The Committee for the selection of a permanent 9-11 memorial has chosen the winners of the design contest for the memorial. The winning design(s) is actually a combination of two designs by residents of Allendale.
The focal point of the memorial was submitted by Jason Delabruyere, a resident of Allendale and a sophomore at James Madison University. Jason's design is a granite piece measuring 5 ft x 4 ft with a bronze American flag draped over on side of the granite and a bronze eagle on the top with an engraved rose at the bottom.
Inscribed on the granite are the words:
Time changes the heart,
but the heart never
forgets the memories within
The granite memorial will stand on the site designed by Emily Roshler, a sixth grander at Brookside School. The granite memorial will be positioned on pavers in the shape of the Pentagon.
Pavers will be engraved to remember those lost or thank the brave rescue workers who risked their lives that fateful day. A granite bench will sit in front of the memorial, together with two weeping cherry blossom trees. The site chosen by the Committee will be at the pond in Crestwood Park next to the Red Barn. Behind the memorial in the pond will be two water spouts to symbolize the World Trade Centers. Jason and Emily will each receive a $500 award from Fleet Bank.
Allendale picks students' works for 9-11 memorial
By BRIAN ABERBACK
ALLENDALE - A bronze eagle perched atop a granite stone will be the focal point of the borough's Sept. 11 memorial.

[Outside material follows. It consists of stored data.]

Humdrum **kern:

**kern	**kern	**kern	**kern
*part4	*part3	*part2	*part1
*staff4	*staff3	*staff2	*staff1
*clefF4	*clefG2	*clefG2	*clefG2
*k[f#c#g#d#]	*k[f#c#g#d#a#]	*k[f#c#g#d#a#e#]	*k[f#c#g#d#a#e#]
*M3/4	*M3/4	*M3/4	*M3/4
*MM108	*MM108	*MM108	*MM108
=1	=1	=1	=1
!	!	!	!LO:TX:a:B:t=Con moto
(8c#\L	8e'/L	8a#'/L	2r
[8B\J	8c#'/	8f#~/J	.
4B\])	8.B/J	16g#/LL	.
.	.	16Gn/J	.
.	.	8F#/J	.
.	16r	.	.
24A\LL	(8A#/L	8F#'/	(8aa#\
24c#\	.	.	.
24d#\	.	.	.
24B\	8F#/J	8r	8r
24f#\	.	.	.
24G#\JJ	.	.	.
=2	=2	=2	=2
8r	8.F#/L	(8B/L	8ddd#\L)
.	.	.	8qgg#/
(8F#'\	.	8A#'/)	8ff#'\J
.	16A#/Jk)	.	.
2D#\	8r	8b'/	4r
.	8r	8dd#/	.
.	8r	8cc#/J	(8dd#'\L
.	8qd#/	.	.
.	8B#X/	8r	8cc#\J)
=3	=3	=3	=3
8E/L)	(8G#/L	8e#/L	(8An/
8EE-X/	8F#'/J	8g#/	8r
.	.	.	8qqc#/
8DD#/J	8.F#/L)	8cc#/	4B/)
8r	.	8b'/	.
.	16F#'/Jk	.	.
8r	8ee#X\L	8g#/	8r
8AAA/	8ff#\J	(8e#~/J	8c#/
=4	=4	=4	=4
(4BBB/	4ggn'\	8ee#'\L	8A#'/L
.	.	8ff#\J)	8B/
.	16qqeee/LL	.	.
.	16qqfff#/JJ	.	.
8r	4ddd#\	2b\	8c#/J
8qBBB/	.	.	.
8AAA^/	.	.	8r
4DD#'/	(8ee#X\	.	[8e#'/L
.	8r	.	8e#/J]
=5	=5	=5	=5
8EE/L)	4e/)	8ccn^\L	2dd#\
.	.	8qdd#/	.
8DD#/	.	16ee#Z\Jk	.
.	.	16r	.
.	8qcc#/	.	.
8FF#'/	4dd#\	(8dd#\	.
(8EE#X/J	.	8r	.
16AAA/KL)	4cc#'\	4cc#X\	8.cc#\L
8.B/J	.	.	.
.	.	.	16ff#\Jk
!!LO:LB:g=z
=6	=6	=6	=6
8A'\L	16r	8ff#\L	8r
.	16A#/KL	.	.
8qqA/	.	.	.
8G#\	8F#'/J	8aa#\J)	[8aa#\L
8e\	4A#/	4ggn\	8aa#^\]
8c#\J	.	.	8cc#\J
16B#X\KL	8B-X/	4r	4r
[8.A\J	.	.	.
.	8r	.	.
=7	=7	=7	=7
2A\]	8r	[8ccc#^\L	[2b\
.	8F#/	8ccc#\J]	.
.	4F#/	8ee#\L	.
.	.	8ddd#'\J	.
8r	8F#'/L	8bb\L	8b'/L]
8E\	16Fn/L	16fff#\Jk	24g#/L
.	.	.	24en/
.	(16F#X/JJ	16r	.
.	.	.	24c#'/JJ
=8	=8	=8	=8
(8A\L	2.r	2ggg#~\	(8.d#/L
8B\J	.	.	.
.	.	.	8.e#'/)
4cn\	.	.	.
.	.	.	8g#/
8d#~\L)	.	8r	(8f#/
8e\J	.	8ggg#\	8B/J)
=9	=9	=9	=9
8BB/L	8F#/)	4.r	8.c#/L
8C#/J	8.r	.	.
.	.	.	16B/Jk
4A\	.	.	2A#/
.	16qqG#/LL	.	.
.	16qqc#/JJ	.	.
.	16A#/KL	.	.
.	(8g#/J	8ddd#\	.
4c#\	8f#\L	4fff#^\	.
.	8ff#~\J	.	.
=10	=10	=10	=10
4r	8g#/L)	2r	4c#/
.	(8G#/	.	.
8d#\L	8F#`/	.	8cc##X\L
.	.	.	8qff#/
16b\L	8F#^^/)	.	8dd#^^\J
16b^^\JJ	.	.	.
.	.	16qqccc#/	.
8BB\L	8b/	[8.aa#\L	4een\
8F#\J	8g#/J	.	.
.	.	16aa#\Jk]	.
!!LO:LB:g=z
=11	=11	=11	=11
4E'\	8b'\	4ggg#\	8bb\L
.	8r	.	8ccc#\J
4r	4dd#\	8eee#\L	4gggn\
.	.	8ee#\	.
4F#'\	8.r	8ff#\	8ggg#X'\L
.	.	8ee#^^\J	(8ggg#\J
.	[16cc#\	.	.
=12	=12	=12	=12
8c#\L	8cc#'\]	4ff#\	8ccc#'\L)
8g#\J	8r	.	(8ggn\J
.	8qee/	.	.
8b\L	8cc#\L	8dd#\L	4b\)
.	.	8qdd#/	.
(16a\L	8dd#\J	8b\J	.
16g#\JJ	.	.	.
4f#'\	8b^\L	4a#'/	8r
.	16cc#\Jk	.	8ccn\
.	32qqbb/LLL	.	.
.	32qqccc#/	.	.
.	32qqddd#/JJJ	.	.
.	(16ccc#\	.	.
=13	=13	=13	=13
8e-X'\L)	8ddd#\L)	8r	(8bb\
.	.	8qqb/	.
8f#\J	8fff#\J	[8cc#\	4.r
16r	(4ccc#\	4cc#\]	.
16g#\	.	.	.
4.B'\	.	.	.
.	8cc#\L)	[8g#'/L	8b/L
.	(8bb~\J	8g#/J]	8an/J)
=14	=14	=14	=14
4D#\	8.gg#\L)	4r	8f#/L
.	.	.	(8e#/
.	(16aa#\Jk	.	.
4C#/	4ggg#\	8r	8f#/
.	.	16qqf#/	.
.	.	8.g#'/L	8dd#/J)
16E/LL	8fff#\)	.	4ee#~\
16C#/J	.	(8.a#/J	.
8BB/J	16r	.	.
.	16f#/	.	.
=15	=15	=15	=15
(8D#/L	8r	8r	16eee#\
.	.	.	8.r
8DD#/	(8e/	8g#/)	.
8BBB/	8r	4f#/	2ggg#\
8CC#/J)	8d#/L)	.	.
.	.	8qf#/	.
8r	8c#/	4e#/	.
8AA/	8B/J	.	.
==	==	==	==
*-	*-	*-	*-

The design is based on a drawing by Jason de la Bruyere, a college sophomore from the borough who was one of two winners of a townwide design contest. The memorial will be built at the pond next to the Red Barn in Crestwood Park. Officials hope to have it ready this fall, for the third anniversary of the terrorist attacks.
De La Bruyere's design will be incorporated into a site plan submitted by Emily Rohsler, a sixth- grader at the Brookside Avenue School. Her ideas include pavers in the shape of the Pentagon, two water spouts in the pond to represent the Twin Towers, and a granite bench in front of the memorial.
Emily, 11, worked on the project with her grandfather, Herman Rohsler. "I wanted something peaceful and calm, somewhere where residents can go and relax and maybe talk to friends and family," she said.
Most of the three dozen contest entries came from grade-school students, whose teachers encouraged participation. The drawings were on display last month at the borough library.
"I think the process was fabulous," said Vince Barra, the 9/11 committee chairman. "The entries were awesome, and all [who submitted a plan] should be congratulated."
Barra said De La Bruyere's design was chosen for its striking tone, which he said left many committee members with a sense of solemn pride. The committee announced the winning designs Monday.
"The one word that was used by most people when they looked at it was 'powerful,'" Barra said.
He said Rohsler's design is "perfect for the pond, and we're going to try and be as true to it as we can."
Nearly 3,000 people were killed in the terrorist attacks, including 147 from Bergen County. One Allendale resident, Donald Delapenha, was killed at the World Trade Center. Delapenha's daughter, Samantha, 10, took part in the design contest.
De La Bruyere's plan also includes an etching of a rose and these words engraved into the stone: "9-11-01 Time Changes the Heart, But the Heart Never Forgets the Memories Within. We Remember." Two weeping cherry trees will also be planted at the memorial.
"They bloom in the spring and in the fall they lose their leaves, weeping and crying for all the heartache," said Beverly de la Bruyere, Jason's mother. Jason, a sophomore at James Madison University in Virginia, was out of the country Tuesday and couldn't be reached for comment.
"He was just touched by Sept. 11 and wanted to share his talent and heart with the community," De La Bruyere said of her son.
Rohsler and Jason De La Bruyere will each receive $500 for their efforts from the local branch of Fleet Bank.
Barra said it's too early to estimate the cost of the memorial, but he said it is likely to top a preliminary figure of $30,000. Construction will be funded by donations, he said.
"We're going out to the public with a general mailing over the next few days," Barra said. He said residents will be able to have messages engraved in the pavers in exchange for donations.
Barra said the committee hopes to receive enough funds to start a Donald Delapenha scholarship that would each year benefit a high school senior who lives in Allendale.